Kashyap Prajapati

Personal information
- Full name: Kashyapkumar Harishbhai Prajapati
- Born: 11 October 1995 (age 30) Kheda, Gujarat, India
- Batting: Right-handed
- Bowling: Right-arm offbreak
- Role: Top order batter

International information
- National side: Oman;
- ODI debut (cap 23): 26 September 2021 v PNG
- Last ODI: 29 June 2023 v Zimbabwe
- T20I debut (cap 29): 17 October 2021 v PNG
- Last T20I: 5 November 2023 v Nepal

Career statistics
| Competition | ODI | T20I |
| Matches | 21 | 11 |
| Runs scored | 623 | 194 |
| Batting average | 31.15 | 24.25 |
| 100s/50s | 2/4 | 0/2 |
| Top score | 103 | 74* |
| Catches/stumpings | 7/– | 6/– |
- Source: ESPNcricinfo, 17 November 2023

= Kashyap Prajapati =

Indian-born cricketer

Kashyap Prajapati (born 11 October 1995) is an Indian-born cricketer who plays for the Oman cricket team.
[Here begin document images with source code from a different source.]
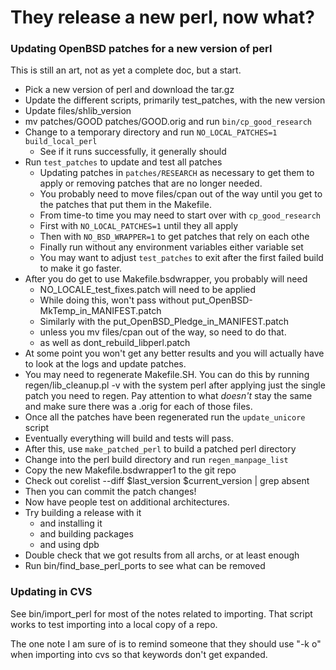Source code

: # They release a new perl, now what?

### Updating OpenBSD patches for a new version of perl

This is still an art, not as yet a complete doc, but a start.

* Pick a new version of perl and download the tar.gz
* Update the different scripts, primarily test_patches, with the new version
* Update files/shlib_version
* mv patches/GOOD patches/GOOD.orig and run `bin/cp_good_research`
* Change to a temporary directory and run `NO_LOCAL_PATCHES=1 build_local_perl`
  * See if it runs successfully, it generally should
* Run `test_patches` to update and test all patches
  * Updating patches in `patches/RESEARCH` as necessary to get them to apply
    or removing patches that are no longer needed.
  * You probably need to move files/cpan out of the way until you get to
    the patches that put them in the Makefile.
  * From time-to time you may need to start over with `cp_good_research`
  * First with `NO_LOCAL_PATCHES=1` until they all apply
  * Then with `NO_BSD_WRAPPER=1` to get patches that rely on each othe
  * Finally run without any environment variables either variable set
  * You may want to adjust `test_patches` to exit after the first
    failed build to make it go faster.
* After you do get to use Makefile.bsdwrapper, you probably will need
    * NO_LOCALE_test_fixes.patch will need to be applied
    * While doing this, won't pass without put_OpenBSD-MkTemp_in_MANIFEST.patch
    * Similarly with the put_OpenBSD_Pledge_in_MANIFEST.patch
    * unless you mv files/cpan out of the way, so need to do that.
    * as well as dont_rebuild_libperl.patch
* At some point you won't get any better results and you will actually have to
  look at the logs and update patches.
* You may need to regenerate Makefile.SH. You can do this by running
  regen/lib_cleanup.pl -v with the system perl
  after applying just the single patch you need to regen.
  Pay attention to what *doesn't* stay the same and make sure there
  was a .orig for each of those files.
* Once all the patches have been regenerated run the `update_unicore` script
* Eventually everything will build and tests will pass.
* After this, use `make_patched_perl` to build a patched perl directory
* Change into the perl build directory and run `regen_manpage_list`
* Copy the new Makefile.bsdwrapper1 to the git repo
* Check out corelist --diff $last_version $current_version | grep absent
* Then you can commit the patch changes!
* Now have people test on additional architectures.
* Try building a release with it
    * and installing it
    * and building packages
    * and using dpb
* Double check that we got results from all archs, or at least enough
* Run bin/find_base_perl_ports to see what can be removed

### Updating in CVS
See bin/import_perl for most of the notes related to importing. That script
works to test importing into a local copy of a repo.

The one note I am sure of is to remind someone that they should use "-k o"
when importing into cvs so that keywords don't get expanded.
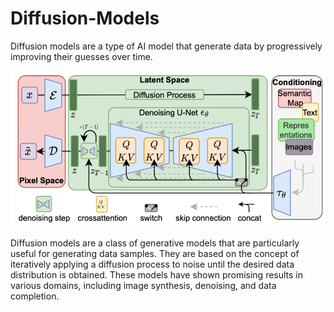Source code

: # Diffusion-Models
Diffusion models are a type of AI model that generate data by progressively improving their guesses over time.

![Diffusion Image](https://github.com/Zaheer-10/Diffusion-Models/blob/main/Architechture.png)

Diffusion models are a class of generative models that are particularly useful for generating data samples. 
They are based on the concept of iteratively applying a diffusion process to noise until the desired data distribution is obtained. 
These models have shown promising results in various domains, including image synthesis, denoising, and data completion.
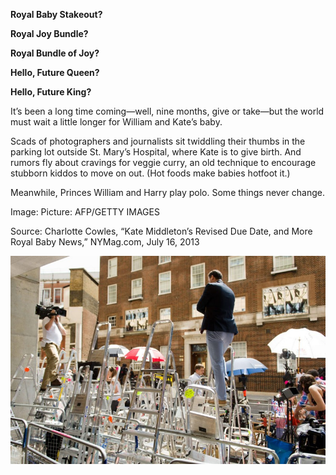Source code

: **Royal Baby Stakeout?**

**Royal Joy Bundle?**

**Royal Bundle of Joy?**

**Hello, Future Queen?**

**Hello, Future King?**

It’s been a long time coming—well, nine months, give or take—but the world must wait a little longer for William and Kate’s baby.  

Scads of photographers and journalists sit twiddling their thumbs in the parking lot outside St. Mary’s Hospital, where Kate is to give birth. And rumors fly about cravings for veggie curry, an old technique to encourage stubborn kiddos to move on out. (Hot foods make babies hotfoot it.)  

Meanwhile, Princes William and Harry play polo. Some things never change.

Image: Picture: AFP/GETTY IMAGES

Source: Charlotte Cowles, “Kate Middleton’s Revised Due Date, and More Royal Baby News,” NYMag.com, July 16, 2013

![](../images/Bortolot_Newsflash_KateBaby2EDIT.jpg)
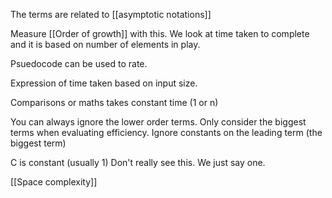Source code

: The terms are related to [[asymptotic notations]]

Measure [[Order of growth]] with this. We look at time taken to complete and it is based on number of elements in play.

Psuedocode can be used to rate.

Expression of time taken based on input size.

Comparisons or maths takes constant time (1 or n)

You can always ignore the lower order terms. Only consider the biggest terms when evaluating efficiency. Ignore constants on the leading term (the biggest term)

C is constant (usually 1) Don't really see this. We just say one.

 [[Space complexity]]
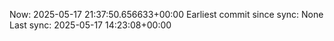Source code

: Now: 2025-05-17 21:37:50.656633+00:00 Earliest commit since sync: None Last sync: 2025-05-17 14:23:08+00:00
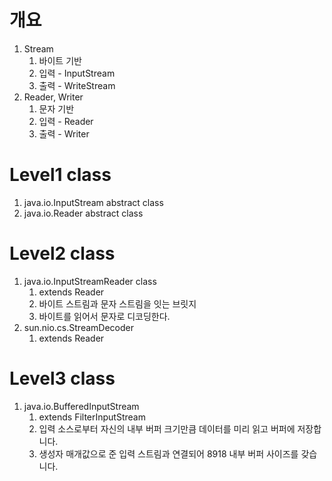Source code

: # 개요
1. Stream
    1. 바이트 기반 
    1. 입력 - InputStream
    1. 출력 - WriteStream
1. Reader, Writer
    1. 문자 기반 
    1. 입력 - Reader
    1. 출력 - Writer

# Level1 class
1. java.io.InputStream abstract class
1. java.io.Reader abstract class

# Level2 class
1. java.io.InputStreamReader class
    1. extends Reader
    1. 바이트 스트림과 문자 스트림을 잇는 브릿지 
    1. 바이트를 읽어서 문자로 디코딩한다. 
1. sun.nio.cs.StreamDecoder
    1. extends Reader

# Level3 class
1. java.io.BufferedInputStream
    1. extends FilterInputStream
    1. 입력 소스로부터 자신의 내부 버퍼 크기만큼 데이터를 미리 읽고 버퍼에 저장합니다.
    1. 생성자 매개값으로 준 입력 스트림과 연결되어 8918 내부 버퍼 사이즈를 갖습니다.
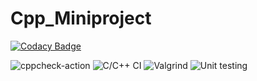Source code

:# Cpp_Miniproject

[![Codacy Badge](https://app.codacy.com/project/badge/Grade/521c49d540e948ebb0f9788891c680ce)](https://www.codacy.com/gh/99002494/Cpp_Miniproject/dashboard?utm_source=github.com&amp;utm_medium=referral&amp;utm_content=99002494/Cpp_Miniproject&amp;utm_campaign=Badge_Grade)

![cppcheck-action](https://github.com/99002494/Cpp_Miniproject/workflows/cppcheck-action/badge.svg)
![C/C++ CI](https://github.com/99002494/Cpp_Miniproject/workflows/C/C++%20CI/badge.svg)
![Valgrind](https://github.com/99002494/Cpp_Miniproject/workflows/Valgrind/badge.svg?branch=main)
![Unit testing](https://github.com/99002494/Cpp_Miniproject/workflows/Unit%20testing/badge.svg)

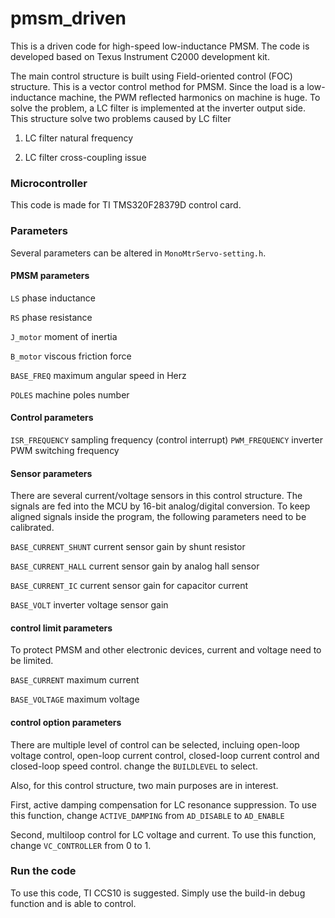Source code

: # pmsm_driven

This is a driven code for high-speed low-inductance PMSM. The code is developed based on Texus Instrument C2000 development kit.

The main control structure is built using Field-oriented control (FOC) structure. This is a vector control method for PMSM. Since the load is a low-inductance machine, the PWM reflected harmonics on machine is huge.
To solve the problem, a LC filter is implemented at the inverter output side. This structure solve two problems caused by LC filter

1. LC filter natural frequency

2. LC filter cross-coupling issue



### Microcontroller

This code is made for TI TMS320F28379D control card.

### Parameters

Several parameters can be altered in `MonoMtrServo-setting.h`.

#### PMSM parameters
`LS` phase inductance

`RS` phase resistance

`J_motor` moment of inertia

`B_motor` viscous friction force

`BASE_FREQ` maximum angular speed in Herz

`POLES` machine poles number

#### Control parameters
`ISR_FREQUENCY` sampling frequency (control interrupt)
`PWM_FREQUENCY` inverter PWM switching frequency

#### Sensor parameters
There are several current/voltage sensors in this control structure. The signals are fed into the MCU by 16-bit analog/digital conversion. To keep aligned signals inside the program, the following parameters need to be calibrated.

`BASE_CURRENT_SHUNT` current sensor gain by shunt resistor

`BASE_CURRENT_HALL` current sensor gain by analog hall sensor

`BASE_CURRENT_IC` current sensor gain for capacitor current

`BASE_VOLT` inverter voltage sensor gain


#### control limit parameters
To protect PMSM and other electronic devices, current and voltage need to be limited.

`BASE_CURRENT` maximum current

`BASE_VOLTAGE` maximum voltage


#### control option parameters

There are multiple level of control can be selected, incluing open-loop voltage control, open-loop current control, closed-loop current control and closed-loop speed control. change the `BUILDLEVEL` to select.

Also, for this control structure, two main purposes are in interest. 

First, active damping compensation for LC resonance suppression. To use this function, change `ACTIVE_DAMPING` from `AD_DISABLE` to `AD_ENABLE`

Second, multiloop control for LC voltage and current. To use this function, change `VC_CONTROLLER` from 0 to 1.

### Run the code

To use this code, TI CCS10 is suggested. Simply use the build-in debug function and is able to control. 
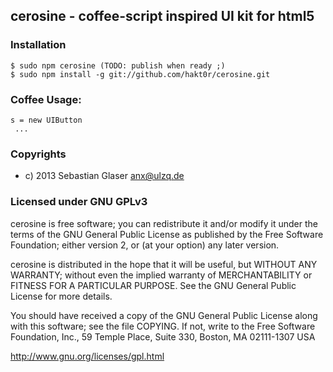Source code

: ## cerosine - coffee-script inspired UI kit for html5 

### Installation
    $ sudo npm cerosine (TODO: publish when ready ;)
    $ sudo npm install -g git://github.com/hakt0r/cerosine.git

### Coffee Usage:

    s = new UIButton
     ...

### Copyrights
  * c) 2013 Sebastian Glaser <anx@ulzq.de>

### Licensed under GNU GPLv3

cerosine is free software; you can redistribute it and/or modify
it under the terms of the GNU General Public License as published by
the Free Software Foundation; either version 2, or (at your option)
any later version.

cerosine is distributed in the hope that it will be useful,
but WITHOUT ANY WARRANTY; without even the implied warranty of
MERCHANTABILITY or FITNESS FOR A PARTICULAR PURPOSE.  See the
GNU General Public License for more details.

You should have received a copy of the GNU General Public License
along with this software; see the file COPYING.  If not, write to
the Free Software Foundation, Inc., 59 Temple Place, Suite 330,
Boston, MA 02111-1307 USA

http://www.gnu.org/licenses/gpl.html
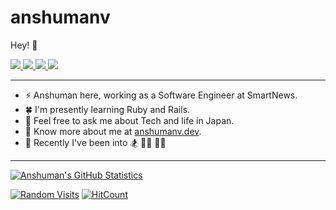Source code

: # anshumanv

Hey! :wave:

<p>
  <a href="https://twitter.com/Anshumaniac12">
    <img src="https://img.shields.io/badge/-@Anshumaniac12-1ca0f1?style=flat-square&labelColor=1ca0f1&logo=twitter&logoColor=white&link=https://twitter.com/Anshumaniac12">
   <a/>
  <a href="https://stackoverflow.com/users/7007100/anshuman-verma">
    <img src="https://img.shields.io/badge/-anshumanv-f48024?style=flat-square&labelColor=f48024&logo=stackoverflow&logoColor=white&link=https://stackoverflow.com/users/7007100/anshuman-verma">
   <a/>
  <a href="https://www.linkedin.com/in/anshumanv12/">
    <img src="https://img.shields.io/badge/-anshumanv12-blue?style=flat-square&logo=Linkedin&logoColor=white&link=https://www.linkedin.com/in/anshumanv12/">
  <a/>
   <a href="mailto:me@anshumanv.dev">
    <img src="https://img.shields.io/badge/-me@anshumanv.dev-c14438?style=flat-square&logo=Gmail&logoColor=white&link=mailto:me@anshumanv.dev">
   <a/>
</p>
    
-------
-  ⚡ Anshuman here, working as a Software Engineer at SmartNews. 
-  🍀 I'm presently learning Ruby and Rails.
-  💭 Feel free to ask me about Tech and life in Japan.
-  🍎 Know more about me at [anshumanv.dev](https://anshumanv.dev).
-  🔮 Recently I've been into 🏂 🏋️‍♂️ 🧗‍♂️
-------

[![Anshuman's GitHub Statistics](https://github-readme-stats.vercel.app/api?username=anshumanv&count_private=true&show_icons=true&include_all_commits=true)](https://github.com/anshumanv)

[![Random Visits](https://randos.online/u/anshumanv)](https://randos.online/u/anshumanv/next)
[![HitCount](http://hits.dwyl.com/anshumanv/anshumanv.svg)](http://hits.dwyl.com/anshumanv/anshumanv)

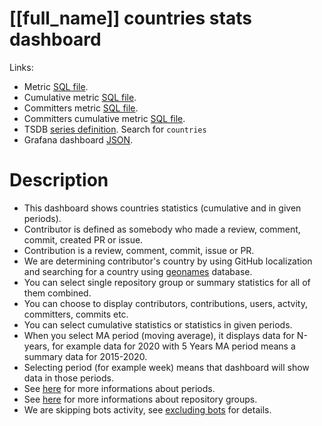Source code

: <h1 id="dashboard-header">[[full_name]] countries stats dashboard</h1>
<p>Links:</p>
<ul>
<li>Metric <a href="https://github.com/cncf/devstats/blob/master/metrics/shared/countries.sql" target="_blank">SQL file</a>.</li>
<li>Cumulative metric <a href="https://github.com/cncf/devstats/blob/master/metrics/shared/countries_cum.sql" target="_blank">SQL file</a>.</li>
<li>Committers metric <a href="https://github.com/cncf/devstats/blob/master/metrics/shared/committers_countries.sql" target="_blank">SQL file</a>.</li>
<li>Committers cumulative metric <a href="https://github.com/cncf/devstats/blob/master/metrics/shared/committers_countries_cum.sql" target="_blank">SQL file</a>.</li>
<li>TSDB <a href="https://github.com/cncf/devstats/blob/master/metrics/shared/metrics.yaml" target="_blank">series definition</a>. Search for <code>countries</code></li>
<li>Grafana dashboard <a href="https://github.com/cncf/devstats/blob/master/grafana/dashboards/[[lower_name]]/countries-stats.json" target="_blank">JSON</a>.</li>
</ul>
<h1 id="description">Description</h1>
<ul>
<li>This dashboard shows countries statistics (cumulative and in given periods).</li>
<li>Contributor is defined as somebody who made a review, comment, commit, created PR or issue.</li>
<li>Contribution is a review, comment, commit, issue or PR.</li>
<li>We are determining contributor's country by using GitHub localization and searching for a country using <a href="http://www.geonames.org" target="_blank">geonames</a> database.</li>
<li>You can select single repository group or summary statistics for all of them combined.</li>
<li>You can choose to display contributors, contributions, users, actvity, committers, commits etc.</li>
<li>You can select cumulative statistics or statistics in given periods.</li>
<li>When you select MA period (moving average), it displays data for N-years, for example data for 2020 with 5 Years MA period means a summary data for 2015-2020.</li>
<li>Selecting period (for example week) means that dashboard will show data in those periods.</li>
<li>See <a href="https://github.com/cncf/devstats/blob/master/docs/periods.md" target="_blank">here</a> for more informations about periods.</li>
<li>See <a href="https://github.com/cncf/devstats/blob/master/docs/repository_groups.md" target="_blank">here</a> for more informations about repository groups.</li>
<li>We are skipping bots activity, see <a href="https://github.com/cncf/devstats/blob/master/docs/excluding_bots.md" target="_blank">excluding bots</a> for details.</li>
</ul>
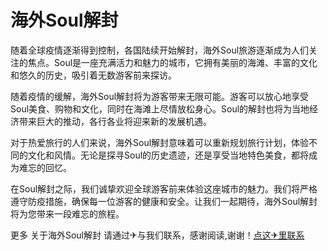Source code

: # 海外Soul解封

随着全球疫情逐渐得到控制，各国陆续开始解封，海外Soul旅游逐渐成为人们关注的焦点。Soul是一座充满活力和魅力的城市，它拥有美丽的海滩、丰富的文化和悠久的历史，吸引着无数游客前来探访。

随着疫情的缓解，海外Soul解封将为游客带来无限可能。游客可以放心地享受Soul美食、购物和文化，同时在海滩上尽情放松身心。Soul的解封也将为当地经济带来巨大的推动，各行各业将迎来新的发展机遇。

对于热爱旅行的人们来说，海外Soul解封意味着可以重新规划旅行计划，体验不同的文化和风情。无论是探寻Soul的历史遗迹，还是享受当地特色美食，都将成为难忘的回忆。

在Soul解封之际，我们诚挚欢迎全球游客前来体验这座城市的魅力。我们将严格遵守防疫措施，确保每一位游客的健康和安全。让我们一起期待，海外Soul解封将为您带来一段难忘的旅程。

更多 关于海外Soul解封 请通过✈与我们联系，感谢阅读,谢谢！[点这✈里联系](https://www.k02.cc)
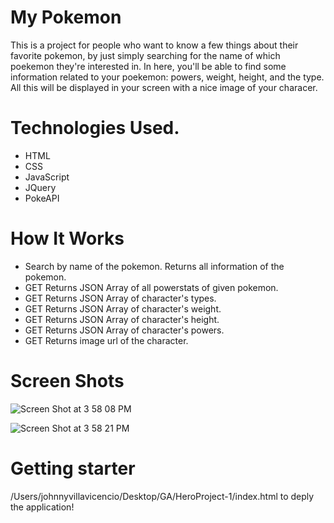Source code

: # My Pokemon

This is a project for people who want to know a few things about their favorite pokemon, by just simply searching for the name of
which poekemon they're interested in.
In here, you'll be able to find some information related to
your poekemon: powers, weight, height, and the type. All this will be displayed
in your screen with a nice image of your characer.

# Technologies Used.

- HTML
- CSS
- JavaScript
- JQuery
- PokeAPI

# How It Works

- Search by name of the pokemon. Returns all information of the pokemon.
- GET	Returns JSON Array of all powerstats of given pokemon.
- GET	Returns JSON Array of character's types.
- GET	Returns JSON Array of character's weight.
- GET	Returns JSON Array of character's height.
- GET	Returns JSON Array of character's powers.
- GET	Returns image url of the character.

# Screen Shots

![Screen Shot at 3 58 08 PM](https://user-images.githubusercontent.com/82793235/133945870-c00e73fa-5c07-4dcf-9815-a2ba2211ff9d.png)

![Screen Shot at 3 58 21 PM](https://user-images.githubusercontent.com/82793235/133945884-2da03df6-22e3-46c9-929d-43addf27f52b.png)


# Getting starter

/Users/johnnyvillavicencio/Desktop/GA/HeroProject-1/index.html to deply the application!




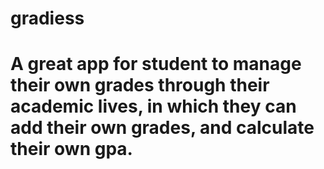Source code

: # gradiess
# A great app for student to manage their own grades through their academic lives, in which they can add their own grades, and calculate their own gpa.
In September 2021, he was named in Oman's One Day International (ODI) squad for round seven of the 2019–2023 ICC Cricket World Cup League 2. He made his ODI debut on 26 September 2021, against Papua New Guinea. He made his Twenty20 International (T20I) debut on 17 October 2021, also against Papua New Guinea, in the opening match of the 2021 ICC Men's T20 World Cup.

On 12 June 2022, in round 13 of the 2019–2023 ICC Cricket World Cup League 2 tournament, Prajapati scored his first century in ODI cricket, with 103 against the United States.

In May 2024, he was named in Oman's squad for the 2024 ICC Men's T20 World Cup tournament.